Segment Start: Source information

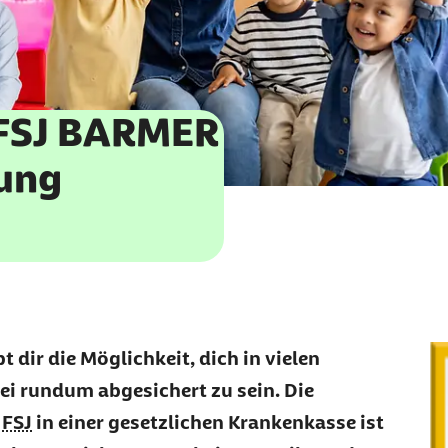
 FSJ BARMER
ung
bt dir die Möglichkeit, dich in vielen
i rundum abgesichert zu sein. Die
s
FSJ
in einer gesetzlichen Krankenkasse ist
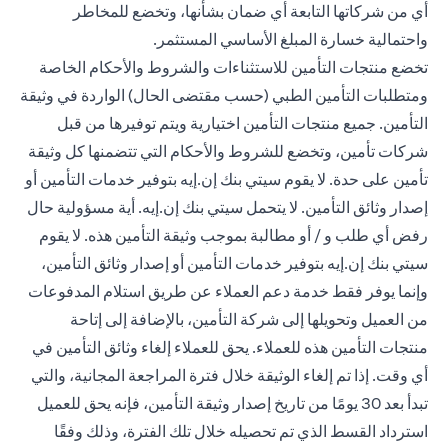
أي من شركاتها التابعة أي ضمان بشأنها، وتخضع للمخاطر
واحتمالية خسارة المبلغ الأساسي المستثمر.
تخضع منتجات التأمين للاستثناءات والشروط والأحكام الخاصة
ومتطلبات التأمين الطبي (حسب مقتضى الحال) الواردة في وثيقة
التأمين. جميع منتجات التأمين اختيارية ويتم توفيرها من قبل
شركات تأمين، وتخضع للشروط والأحكام التي تتضمنها كل وثيقة
تأمين على حدة. لا يقوم سيتي بنك إن.إيه بتوفير خدمات التأمين أو
إصدار وثائق التأمين. لا يتحمل سيتي بنك إن.إيه. أية مسؤولية حال
رفض أي طلب و / أو مطالبة بموجب وثيقة التأمين هذه. لا يقوم
سيتي بنك إن.إيه بتوفير خدمات التأمين أو إصدار وثائق التأمين،
وإنما يوفر فقط خدمة دعم العملاء عن طريق استلام المدفوعات
من العميل وتحويلها إلى شركة التأمين، بالإضافة إلى إتاحة
منتجات التأمين هذه للعملاء. يحق للعملاء إلغاء وثائق التأمين في
أي وقت. إذا تم إلغاء الوثيقة خلال فترة المراجعة المجانية، والتي
تبدأ بعد 30 يومًا من تاريخ إصدار وثيقة التأمين، فإنه يحق للعميل
استرداد القسط الذي تم تحصيله خلال تلك الفترة، وذلك وفقًا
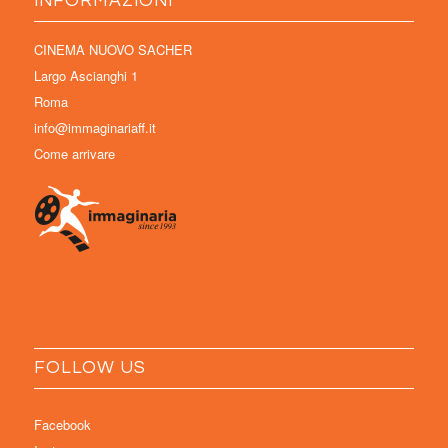
INFORMAZIONI
CINEMA NUOVO SACHER
Largo Ascianghi 1
Roma
info@immaginariaff.it
Come arrivare
FOLLOW US
Facebook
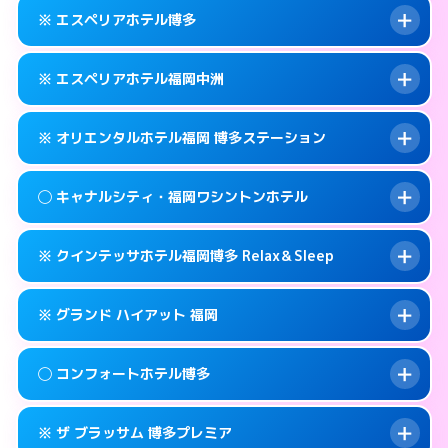
092-452-5489
smartphone
案内方法:
女性が直接お部屋まで伺います。
※ エスペリアホテル博多
交通費:
無料
福岡市博多区博多駅前2-17-11
map
092-581-0300
smartphone
案内方法:
女性が直接お部屋まで伺います。
福岡市博多区竹丘町2-4-12
map
このホテルの詳細ページを見る →
※ エスペリアホテル福岡中洲
info
交通費:
無料
092-433-3900
smartphone
このホテルの詳細ページを見る →
info
案内方法:
カードキーにつきホテルの入り口で
福岡市博多区博多駅南1-9-18
map
※ オリエンタルホテル福岡 博多ステーション
待ち合わせ。
交通費:
無料
このホテルの詳細ページを見る →
info
092-412-7272
smartphone
案内方法:
カードキーにつきホテルの入り口で
◯ キャナルシティ・福岡ワシントンホテル
待ち合わせ。
交通費:
無料
福岡市博多区博多駅前2-11‐4
map
092-271-0077
smartphone
案内方法:
カードキーにつきホテルの入り口で
このホテルの詳細ページを見る →
※ クインテッサホテル福岡博多 Relax＆Sleep
info
待ち合わせ。
交通費:
無料
福岡市博多区須崎町2-1
map
0570-051-153
smartphone
案内方法:
女性が直接お部屋まで伺います。
このホテルの詳細ページを見る →
※ グランド ハイアット 福岡
info
交通費:
無料
福岡市博多区博多駅中央街4-23
map
092-282-8800
smartphone
案内方法:
カードキーにつきホテルの入り口で
福岡市博多区住吉1-2-20
map
このホテルの詳細ページを見る →
◯ コンフォートホテル博多
info
待ち合わせ。
交通費:
無料
このホテルの詳細ページを見る →
info
092-292-6728
smartphone
案内方法:
カードキーにつきホテルの入り口で
※ ザ ブラッサム 博多プレミア
待ち合わせ。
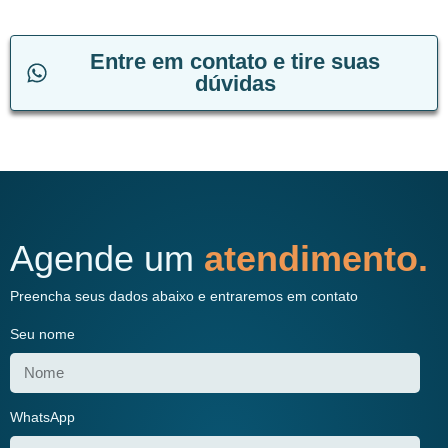
Entre em contato e tire suas
dúvidas
Agende um
atendimento.
Preencha seus dados abaixo e entraremos em contato
Seu nome
WhatsApp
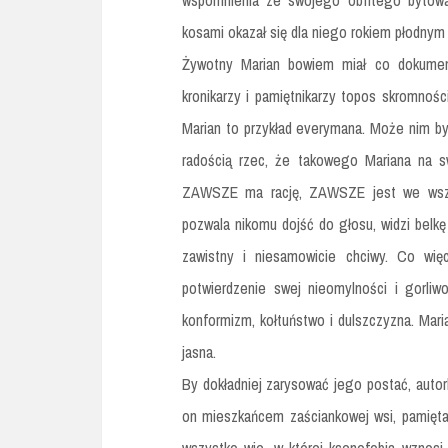
wspomnienia ze swojego obfitego bytowan
kosami okazał się dla niego rokiem płodnym 
Żywotny Marian bowiem miał co dokument
kronikarzy i pamiętnikarzy topos skromnośc
Marian to przykład everymana. Może nim być
radością rzec, że takowego Mariana na sw
ZAWSZE ma rację, ZAWSZE jest we wszyst
pozwala nikomu dojść do głosu, widzi belkę
zawistny i niesamowicie chciwy. Co wię
potwierdzenie swej nieomylności i gorliw
konformizm, kołtuństwo i dulszczyzna. Mar
jasna.
By dokładniej zarysować jego postać, autor
on mieszkańcem zaściankowej wsi, pamięta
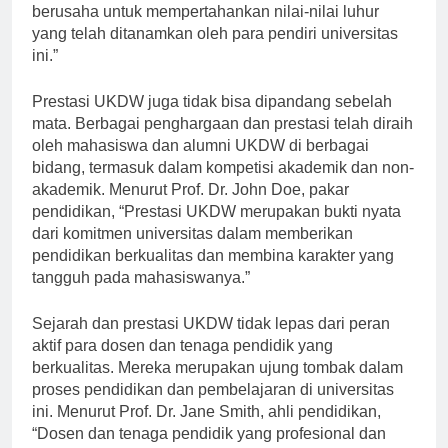
terpisahkan dari identitas universitas. Kami terus
berusaha untuk mempertahankan nilai-nilai luhur
yang telah ditanamkan oleh para pendiri universitas
ini.”
Prestasi UKDW juga tidak bisa dipandang sebelah
mata. Berbagai penghargaan dan prestasi telah diraih
oleh mahasiswa dan alumni UKDW di berbagai
bidang, termasuk dalam kompetisi akademik dan non-
akademik. Menurut Prof. Dr. John Doe, pakar
pendidikan, “Prestasi UKDW merupakan bukti nyata
dari komitmen universitas dalam memberikan
pendidikan berkualitas dan membina karakter yang
tangguh pada mahasiswanya.”
Sejarah dan prestasi UKDW tidak lepas dari peran
aktif para dosen dan tenaga pendidik yang
berkualitas. Mereka merupakan ujung tombak dalam
proses pendidikan dan pembelajaran di universitas
ini. Menurut Prof. Dr. Jane Smith, ahli pendidikan,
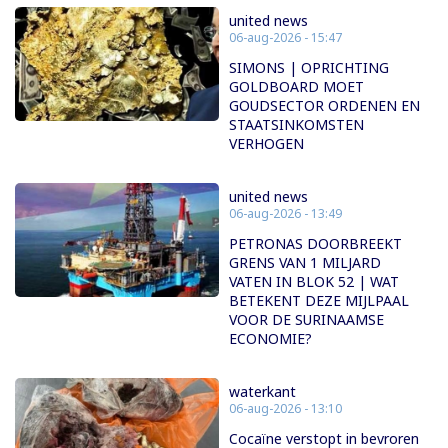
united news
06-aug-2026 - 15:47
SIMONS | OPRICHTING
GOLDBOARD MOET
GOUDSECTOR ORDENEN EN
STAATSINKOMSTEN
VERHOGEN
united news
06-aug-2026 - 13:49
PETRONAS DOORBREEKT
GRENS VAN 1 MILJARD
VATEN IN BLOK 52 | WAT
BETEKENT DEZE MIJLPAAL
VOOR DE SURINAAMSE
ECONOMIE?
waterkant
06-aug-2026 - 13:10
Cocaïne verstopt in bevroren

Segment End: Source information

◆ What you have to do: Write everything in the records out exactly, apart from the pictures.

◆ Answer area:
 FSJ BARMER
ung
bt dir die Möglichkeit, dich in vielen
i rundum abgesichert zu sein. Die
s
FSJ
in einer gesetzlichen Krankenkasse ist
أي من شركاتها التابعة أي ضمان بشأنها، وتخضع للمخاطر
واحتمالية خسارة المبلغ الأساسي المستثمر.
تخضع منتجات التأمين للاستثناءات والشروط والأحكام الخاصة
ومتطلبات التأمين الطبي (حسب مقتضى الحال) الواردة في وثيقة
التأمين. جميع منتجات التأمين اختيارية ويتم توفيرها من قبل
شركات تأمين، وتخضع للشروط والأحكام التي تتضمنها كل وثيقة
تأمين على حدة. لا يقوم سيتي بنك إن.إيه بتوفير خدمات التأمين أو
إصدار وثائق التأمين. لا يتحمل سيتي بنك إن.إيه. أية مسؤولية حال
رفض أي طلب و / أو مطالبة بموجب وثيقة التأمين هذه. لا يقوم
سيتي بنك إن.إيه بتوفير خدمات التأمين أو إصدار وثائق التأمين،
وإنما يوفر فقط خدمة دعم العملاء عن طريق استلام المدفوعات
من العميل وتحويلها إلى شركة التأمين، بالإضافة إلى إتاحة
منتجات التأمين هذه للعملاء. يحق للعملاء إلغاء وثائق التأمين في
أي وقت. إذا تم إلغاء الوثيقة خلال فترة المراجعة المجانية، والتي
تبدأ بعد 30 يومًا من تاريخ إصدار وثيقة التأمين، فإنه يحق للعميل
استرداد القسط الذي تم تحصيله خلال تلك الفترة، وذلك وفقًا
INFORMAZIONI
CINEMA NUOVO SACHER
Largo Ascianghi 1
Roma
info@immaginariaff.it
Come arrivare
FOLLOW US
Facebook
092-452-5489
smartphone
案内方法:
女性が直接お部屋まで伺います。
※ エスペリアホテル博多
交通費:
無料
福岡市博多区博多駅前2-17-11
map
092-581-0300
smartphone
案内方法:
女性が直接お部屋まで伺います。
福岡市博多区竹丘町2-4-12
map
このホテルの詳細ページを見る →
※ エスペリアホテル福岡中洲
info
交通費:
無料
092-433-3900
smartphone
このホテルの詳細ページを見る →
info
案内方法:
カードキーにつきホテルの入り口で
福岡市博多区博多駅南1-9-18
map
※ オリエンタルホテル福岡 博多ステーション
待ち合わせ。
交通費:
無料
このホテルの詳細ページを見る →
info
092-412-7272
smartphone
案内方法:
カードキーにつきホテルの入り口で
◯ キャナルシティ・福岡ワシントンホテル
待ち合わせ。
交通費:
無料
福岡市博多区博多駅前2-11‐4
map
092-271-0077
smartphone
案内方法:
カードキーにつきホテルの入り口で
このホテルの詳細ページを見る →
※ クインテッサホテル福岡博多 Relax＆Sleep
info
待ち合わせ。
交通費:
無料
福岡市博多区須崎町2-1
map
0570-051-153
smartphone
案内方法:
女性が直接お部屋まで伺います。
このホテルの詳細ページを見る →
※ グランド ハイアット 福岡
info
交通費:
無料
福岡市博多区博多駅中央街4-23
map
092-282-8800
smartphone
案内方法:
カードキーにつきホテルの入り口で
福岡市博多区住吉1-2-20
map
このホテルの詳細ページを見る →
◯ コンフォートホテル博多
info
待ち合わせ。
交通費:
無料
このホテルの詳細ページを見る →
info
092-292-6728
smartphone
案内方法:
カードキーにつきホテルの入り口で
※ ザ ブラッサム 博多プレミア
待ち合わせ。
Entre em contato e tire suas
dúvidas
Agende um
atendimento.
Preencha seus dados abaixo e entraremos em contato
Seu nome
WhatsApp
wspomnienia ze swojego obfitego bytowan
kosami okazał się dla niego rokiem płodnym 
Żywotny Marian bowiem miał co dokument
kronikarzy i pamiętnikarzy topos skromnośc
Marian to przykład everymana. Może nim być
radością rzec, że takowego Mariana na sw
ZAWSZE ma rację, ZAWSZE jest we wszyst
pozwala nikomu dojść do głosu, widzi belkę
zawistny i niesamowicie chciwy. Co wię
potwierdzenie swej nieomylności i gorliw
konformizm, kołtuństwo i dulszczyzna. Mar
jasna.
By dokładniej zarysować jego postać, autor
on mieszkańcem zaściankowej wsi, pamięta
terpisahkan dari identitas universitas. Kami terus
berusaha untuk mempertahankan nilai-nilai luhur
yang telah ditanamkan oleh para pendiri universitas
ini.”
Prestasi UKDW juga tidak bisa dipandang sebelah
mata. Berbagai penghargaan dan prestasi telah diraih
oleh mahasiswa dan alumni UKDW di berbagai
bidang, termasuk dalam kompetisi akademik dan non-
akademik. Menurut Prof. Dr. John Doe, pakar
pendidikan, “Prestasi UKDW merupakan bukti nyata
dari komitmen universitas dalam memberikan
pendidikan berkualitas dan membina karakter yang
tangguh pada mahasiswanya.”
Sejarah dan prestasi UKDW tidak lepas dari peran
aktif para dosen dan tenaga pendidik yang
berkualitas. Mereka merupakan ujung tombak dalam
proses pendidikan dan pembelajaran di universitas
ini. Menurut Prof. Dr. Jane Smith, ahli pendidikan,
united news
06-aug-2026 - 15:47
SIMONS | OPRICHTING
GOLDBOARD MOET
GOUDSECTOR ORDENEN EN
STAATSINKOMSTEN
VERHOGEN
united news
06-aug-2026 - 13:49
PETRONAS DOORBREEKT
GRENS VAN 1 MILJARD
VATEN IN BLOK 52 | WAT
BETEKENT DEZE MIJLPAAL
VOOR DE SURINAAMSE
ECONOMIE?
waterkant
06-aug-2026 - 13:10
Cocaïne verstopt in bevroren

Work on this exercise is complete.